# Warning about Reids Furniture (Blanchardstown)



## truthseeker (17 Jan 2011)

In November I bought and paid in full for a piece of furniture from Reids Furniture in Blanchardstown. I paid by credit card and the value of the piece of furniture plus delivery was 500 euro. Delivery was to take place 2 to 3 weeks later.

Early in the third week after Id paid I got a phonecall from them to tell me that they no longer stocked the item and I was offered (a) a full refund or (b) the display model at a discounted price.

I returned to the store to inspect the display model, found it to be damaged and asked for the full refund. The staff member who dealt with me assured me that she would contact head office to arrange the refund, and would phone me the next day once it had been arranged to let me know when I would see the refund on my credit card.

No phone call came the next day. I phoned back the day after. Thus ensued a week of phonecalls from me to them (they NEVER once called me back) where I was given excuses like 'our external phonelines are down, we cannot phone head office', when asked why they couldnt use a mobile I was told 'well I only have my personal mobile, I couldnt use that'. The excuses then moved onto to 'the person who deals with refunds in head office is off', to 'head office cannot issue Republic of Ireland Visa refunds'. I enquired why they were taking payment in the Republic of Ireland by Visa if they were unable to issue a Visa refund and was not given an answer. Eventually I was told that an area manager would have to be contacted to 'see' if they could get a cheque authorised. By this time it was 27 days since the original purchase (10 days since I had turned down the display model), and I got sick of dealing with the incompetence of this place and I instead directed my efforts to my bank and opened a dispute on the Visa transaction. 

Incidentally the furniture store had never initiated contact with me (except the one call to inform me the item was no longer stocked) and as I didnt bother contacting them again once I opened the credit card transaction dispute that was the end of my communication with them. Had I not opened the dispute I assume they would just never have contacted me again and left me un-refunded.

My bank settled the credit card transaction dispute in short order and refunded me my 500 euro, plus any interest Id paid on it.
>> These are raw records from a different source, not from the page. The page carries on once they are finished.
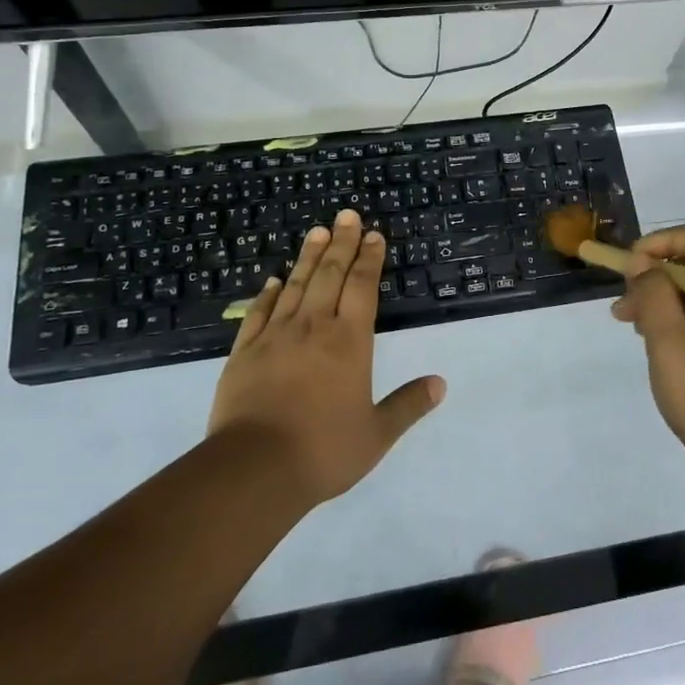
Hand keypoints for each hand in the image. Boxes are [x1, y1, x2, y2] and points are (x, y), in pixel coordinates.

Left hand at [208, 210, 444, 506]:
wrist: (253, 469)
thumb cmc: (323, 450)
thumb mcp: (376, 434)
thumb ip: (408, 405)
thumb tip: (440, 384)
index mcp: (349, 342)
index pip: (362, 288)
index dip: (369, 259)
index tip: (373, 235)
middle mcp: (313, 328)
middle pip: (330, 275)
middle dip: (341, 243)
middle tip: (346, 215)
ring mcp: (275, 337)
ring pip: (295, 285)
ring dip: (308, 257)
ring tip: (317, 231)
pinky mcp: (244, 352)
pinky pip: (259, 313)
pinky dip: (268, 293)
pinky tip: (273, 280)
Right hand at [611, 223, 684, 484]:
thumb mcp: (669, 342)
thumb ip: (653, 293)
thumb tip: (643, 263)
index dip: (665, 240)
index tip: (633, 263)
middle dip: (657, 273)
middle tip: (623, 299)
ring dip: (663, 297)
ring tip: (628, 321)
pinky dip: (679, 317)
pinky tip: (654, 339)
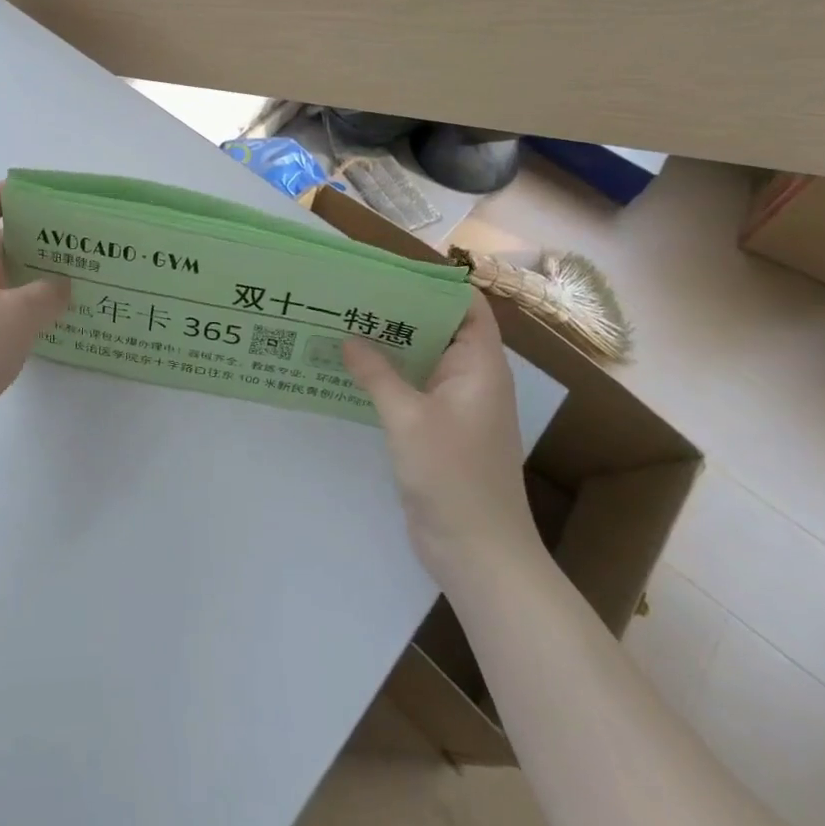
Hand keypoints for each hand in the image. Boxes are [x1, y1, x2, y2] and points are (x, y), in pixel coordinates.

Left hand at [0, 183, 71, 464]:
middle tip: (84, 246)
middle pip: (3, 241)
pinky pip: (8, 318)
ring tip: (84, 283)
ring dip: (41, 280)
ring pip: (9, 282)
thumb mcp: (18, 313)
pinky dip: (33, 316)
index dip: (12, 191)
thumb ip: (48, 294)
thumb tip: (62, 285)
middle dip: (42, 238)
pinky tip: (62, 325)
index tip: (51, 202)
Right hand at [344, 294, 536, 582]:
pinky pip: (414, 388)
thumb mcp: (407, 418)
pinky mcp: (439, 429)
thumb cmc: (452, 477)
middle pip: (440, 328)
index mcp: (480, 366)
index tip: (389, 272)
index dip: (435, 284)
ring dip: (390, 345)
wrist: (477, 553)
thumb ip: (377, 373)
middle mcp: (472, 378)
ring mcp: (456, 405)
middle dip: (400, 310)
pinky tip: (352, 371)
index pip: (467, 306)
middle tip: (353, 295)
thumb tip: (348, 337)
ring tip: (344, 324)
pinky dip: (388, 376)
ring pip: (424, 359)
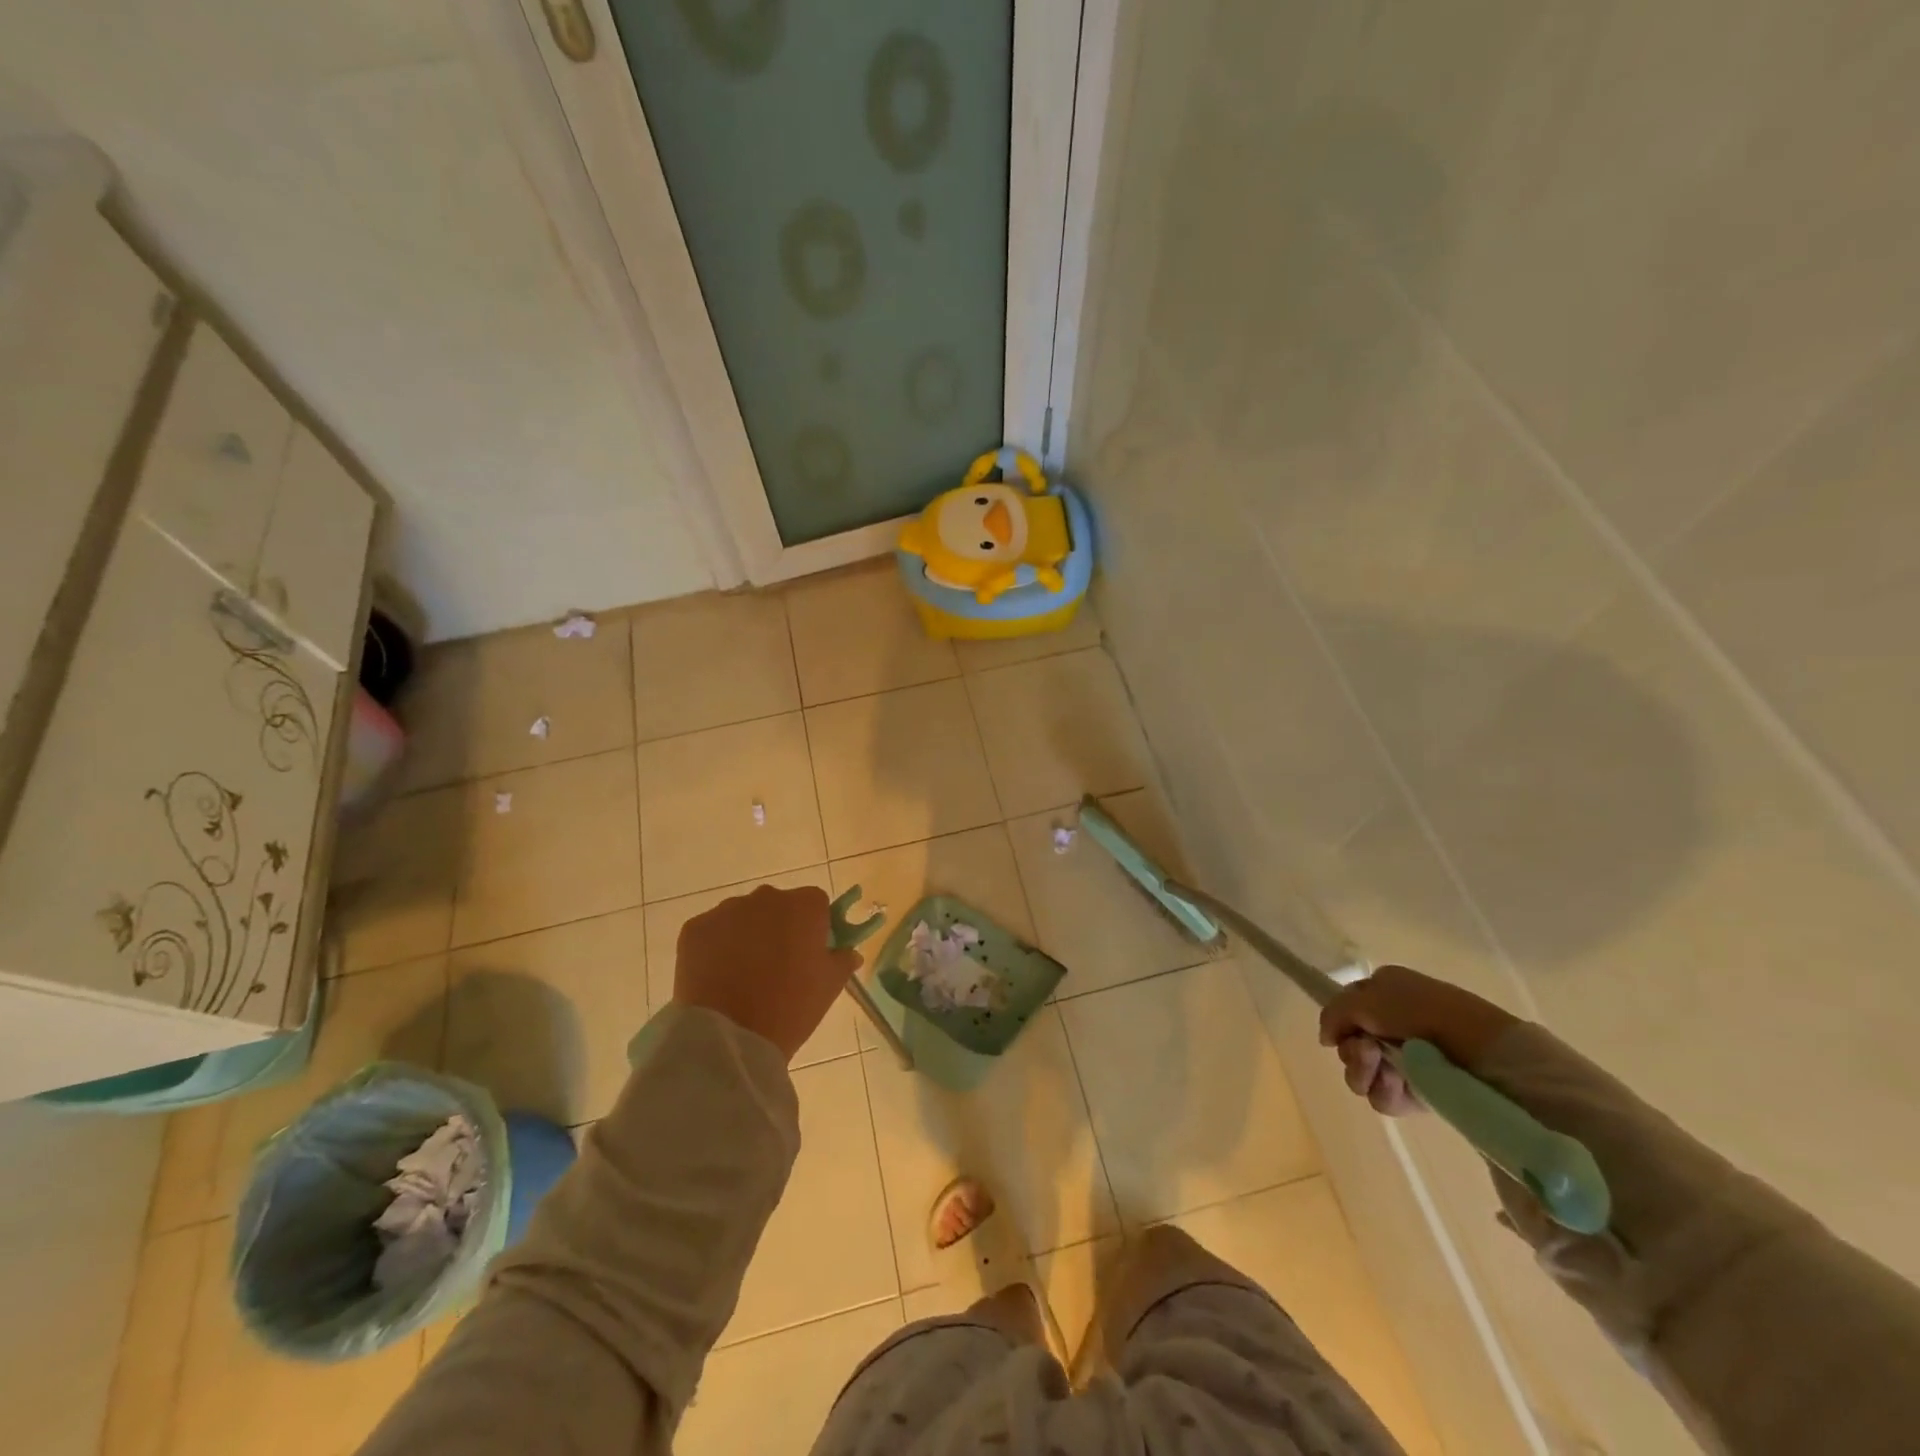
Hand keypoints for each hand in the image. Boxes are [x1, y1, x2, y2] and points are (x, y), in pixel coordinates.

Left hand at [672, 884, 860, 1061]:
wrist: (730, 1038)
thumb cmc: (791, 1008)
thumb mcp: (829, 986)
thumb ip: (842, 960)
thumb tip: (849, 952)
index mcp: (804, 905)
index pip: (816, 904)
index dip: (815, 926)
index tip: (810, 952)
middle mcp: (766, 897)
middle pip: (778, 906)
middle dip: (779, 927)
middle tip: (778, 966)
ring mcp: (726, 910)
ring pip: (743, 917)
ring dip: (747, 935)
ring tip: (744, 976)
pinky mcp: (695, 929)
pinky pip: (712, 932)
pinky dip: (716, 948)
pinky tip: (718, 977)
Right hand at [1318, 965, 1518, 1115]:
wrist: (1481, 1051)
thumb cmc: (1422, 1013)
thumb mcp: (1367, 999)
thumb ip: (1334, 1013)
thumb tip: (1325, 1038)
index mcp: (1385, 993)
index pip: (1345, 1010)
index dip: (1340, 1023)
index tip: (1343, 1032)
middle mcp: (1393, 1025)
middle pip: (1349, 1045)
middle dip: (1352, 1052)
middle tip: (1367, 1052)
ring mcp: (1407, 1060)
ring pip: (1362, 1073)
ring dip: (1365, 1073)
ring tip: (1386, 1072)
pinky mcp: (1420, 1091)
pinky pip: (1384, 1096)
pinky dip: (1385, 1092)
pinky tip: (1398, 1086)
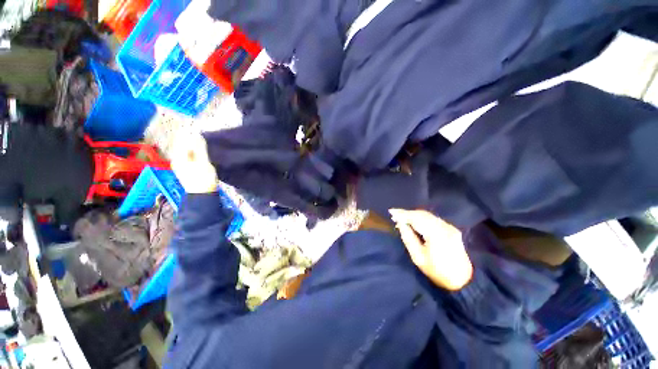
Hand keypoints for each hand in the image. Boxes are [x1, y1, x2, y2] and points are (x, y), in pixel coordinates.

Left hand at [171, 131, 217, 193]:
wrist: (202, 195)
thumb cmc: (204, 179)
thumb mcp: (204, 162)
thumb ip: (200, 148)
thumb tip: (197, 135)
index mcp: (178, 157)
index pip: (181, 140)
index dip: (188, 133)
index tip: (198, 130)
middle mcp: (176, 159)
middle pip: (181, 145)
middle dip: (190, 139)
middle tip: (201, 135)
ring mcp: (180, 165)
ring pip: (184, 150)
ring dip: (192, 145)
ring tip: (202, 142)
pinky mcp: (185, 169)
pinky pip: (187, 155)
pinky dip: (193, 151)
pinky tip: (200, 152)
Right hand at [389, 209, 472, 290]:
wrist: (462, 280)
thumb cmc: (437, 271)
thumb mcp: (418, 257)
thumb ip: (408, 238)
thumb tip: (400, 223)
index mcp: (436, 235)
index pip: (416, 218)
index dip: (403, 214)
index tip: (391, 212)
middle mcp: (444, 227)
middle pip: (422, 214)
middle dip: (407, 213)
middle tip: (394, 215)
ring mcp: (449, 227)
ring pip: (427, 215)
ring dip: (413, 214)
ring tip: (402, 217)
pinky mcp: (451, 228)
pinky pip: (432, 218)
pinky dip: (421, 217)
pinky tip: (414, 220)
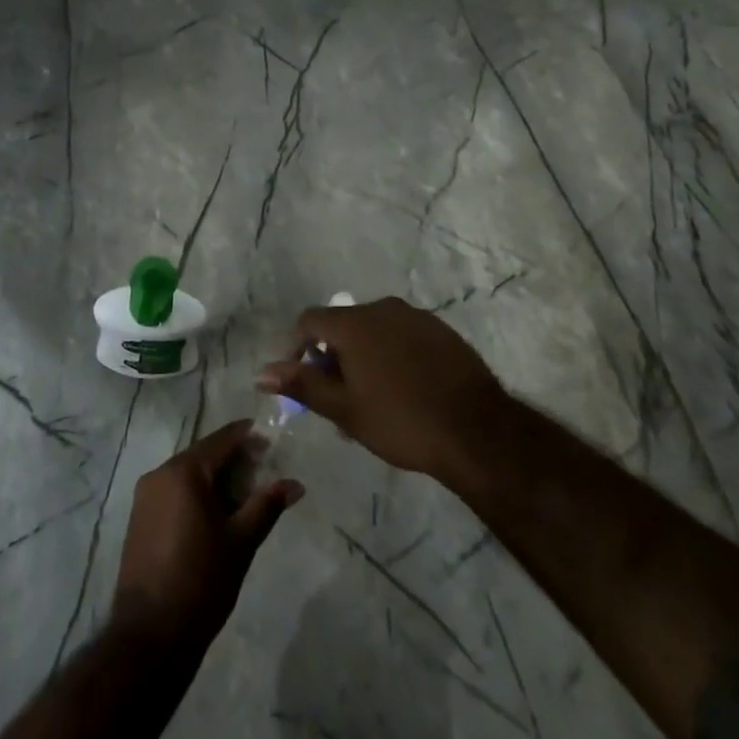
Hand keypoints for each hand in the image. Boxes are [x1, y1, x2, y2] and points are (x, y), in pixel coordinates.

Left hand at [111, 421, 302, 651]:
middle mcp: (160, 473)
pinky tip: (216, 516)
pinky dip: (196, 495)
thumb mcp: (241, 541)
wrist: (149, 636)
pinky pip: (174, 492)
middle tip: (263, 474)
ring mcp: (145, 496)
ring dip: (215, 479)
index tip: (271, 441)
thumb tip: (296, 484)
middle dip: (234, 461)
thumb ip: (267, 505)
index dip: (249, 437)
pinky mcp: (139, 518)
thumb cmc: (201, 581)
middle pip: (204, 455)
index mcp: (184, 471)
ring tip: (245, 498)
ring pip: (188, 474)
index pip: (222, 440)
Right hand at [256, 297, 509, 485]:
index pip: (309, 321)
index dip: (296, 347)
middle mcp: (383, 308)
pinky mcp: (441, 330)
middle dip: (332, 358)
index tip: (301, 382)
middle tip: (337, 400)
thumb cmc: (401, 421)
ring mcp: (416, 316)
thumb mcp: (344, 409)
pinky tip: (403, 390)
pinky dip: (391, 355)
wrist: (477, 430)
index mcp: (354, 323)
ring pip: (374, 331)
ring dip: (362, 358)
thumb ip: (302, 385)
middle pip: (342, 325)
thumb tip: (262, 373)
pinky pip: (402, 336)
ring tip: (370, 400)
Im very annoyed at the behaviour of Reids Furniture. Im glad I paid by credit card, because if Id paid by cash I would have had to take them to the small claims court. Its disgraceful that shops can get away with this behaviour. 

Is there any regulatory body I can write a complaint to about the actions of Reids?


----------



## Brendan Burgess (17 Jan 2011)

I think it's worth stressing the point made by truthseeker - if you are putting a deposit or paying in advance for  a big ticket item, always buy it with a credit card. The CC companies are much more responsive than some retailers.

Brendan


----------